En 2017, pour célébrer les 35 ans du modèle, c’est Virgil Abloh qui réalisera une collection, « The Ten », ou le créateur revisite le modèle en y ajoutant des accessoires et en retravaillant le swoosh massif latéral, marque de fabrique de cette paire.

En 2022, nous arrivons donc aux 40 ans du modèle, mais les retards de production liés au covid laissent à craindre qu’on ne puisse profiter pleinement de ce que Nike nous avait préparé.
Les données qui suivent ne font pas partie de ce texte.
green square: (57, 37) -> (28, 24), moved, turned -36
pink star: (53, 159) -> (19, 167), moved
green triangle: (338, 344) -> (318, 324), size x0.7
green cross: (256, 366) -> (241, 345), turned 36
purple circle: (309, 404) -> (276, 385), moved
Quelques histoires autour de la légende de la Air Force

Pour terminer, voici quelques histoires autour du mythe de la Air Force. Si vous en avez une paire, ou plusieurs, vous avez surement remarqué ce petit morceau métallique sur le bas de vos lacets. Cet ustensile, purement décoratif, est appelé un « Deubré ». Il est apparu sur la paire en 1994, imaginé par le designer Damon Clegg, et son nom s’inspire du mot « doobrie », que l’on pourrait traduire par « truc » dans le dialecte de Glasgow parlé par le designer. A noter que ce Deubré n’est pas présent sur les modèles pour enfant, puisqu’il a été considéré comme dangereux et susceptible d’être avalé par les plus jeunes.
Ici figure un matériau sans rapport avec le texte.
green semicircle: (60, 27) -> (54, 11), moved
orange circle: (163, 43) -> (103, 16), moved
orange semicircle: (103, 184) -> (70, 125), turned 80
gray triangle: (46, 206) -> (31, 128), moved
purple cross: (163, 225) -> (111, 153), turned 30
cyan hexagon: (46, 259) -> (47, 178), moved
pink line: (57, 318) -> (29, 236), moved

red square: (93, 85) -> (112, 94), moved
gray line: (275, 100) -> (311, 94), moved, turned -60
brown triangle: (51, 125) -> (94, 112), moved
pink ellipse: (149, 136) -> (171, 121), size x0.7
D’après les rares chiffres donnés par Nike, depuis 1982, entre les versions hautes, mid, low, les dérivées comme les Fontanka, ou les Shadow, il existe plus de 2000 versions de la Air Force 1, sans compter toutes celles qu’il est possible de créer via le programme Nike Id. En 40 ans d’existence, ça représente environ 50 coloris par an. Rien que ça.

Un chiffre incroyable pour finir, selon les estimations, Nike vend en moyenne pour 800 millions de dollars de Air Force 1 chaque année. En supposant que ce chiffre reste constant, après 40 ans d’existence, la paire aura donc généré 32 milliards de revenus pour Nike.

Pas mal pour un modèle qui ne devait exister que deux ans.